What’s in season: November
There's plenty of great home-grown produce around to nourish the soul in November.
For roasting, choose squash and pumpkins, carrots, celeriac, parsnips, turnips, swede, beetroot and Jerusalem artichokes. All make terrific soups, too, so roast double while the oven's on, then make into soup.
Healthy greens are great to go with all those hearty comfort foods - Brussels tops, cabbages, spring and winter greens, kale and chard. It's the start of the British leek season, too. Roast them, slow cook in butter or steam... Cultivated and wild mushrooms are plentiful, too, weather permitting.

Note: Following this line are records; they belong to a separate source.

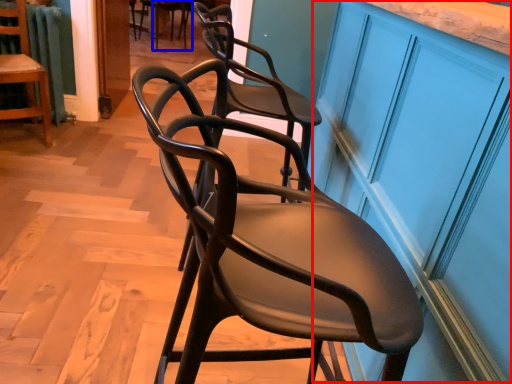
Question: Which point is closer to the camera, cabinetry (highlighted by a red box) or chair (highlighted by a blue box)?

Choices:
 (A) cabinetry
 (B) chair

Answer: (A)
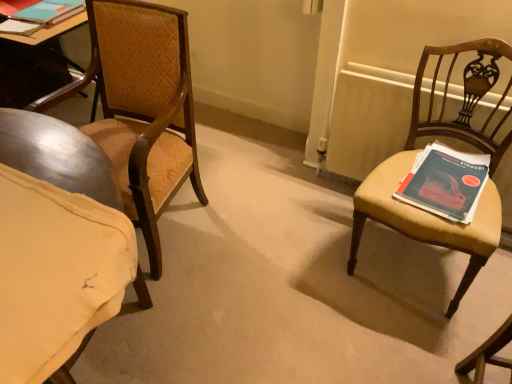
Question: Considering the relative positions of matte brown chair at right, which is the first chair in right-to-left order, and wooden radiator at right in the image provided, is matte brown chair at right, which is the first chair in right-to-left order, in front of wooden radiator at right?

Choices:
 (A) yes
 (B) no

Answer: (A)

Question: Can you confirm if matte brown chair at right, arranged as the 2th chair when viewed from the left, is wider than wooden radiator at right?

Choices:
 (A) yes
 (B) no

Answer: (A)

Question: Does matte brown chair at right, arranged as the 2th chair when viewed from the left, have a lesser width compared to wooden radiator at right?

Early autumn fruits include later English apples, like the Orleans Reinette, Blenheim Orange and Egremont Russet. Bramleys are plentiful for cooking. Pears to look for: Concorde, Doyenne du Comice, Conference and Winter Nellis. There should still be late raspberries around, too.
The exotic quince is ready to be poached in a sugar syrup for tarts, and makes a delicious jam. In the hedgerow you'll find sloes on blackthorn bushes for home-made sloe gin. Macerate in half the sloes' weight of sugar, top up with gin and leave in a cool, dark place in a sterilised Kilner jar, shaking occasionally, for four to six weeks. Strain then bottle, ready for a Christmas tipple.
The best fish: home-caught sea bass, whiting and mackerel, as well as fab lobster, mussels, oysters, prawns and scallops.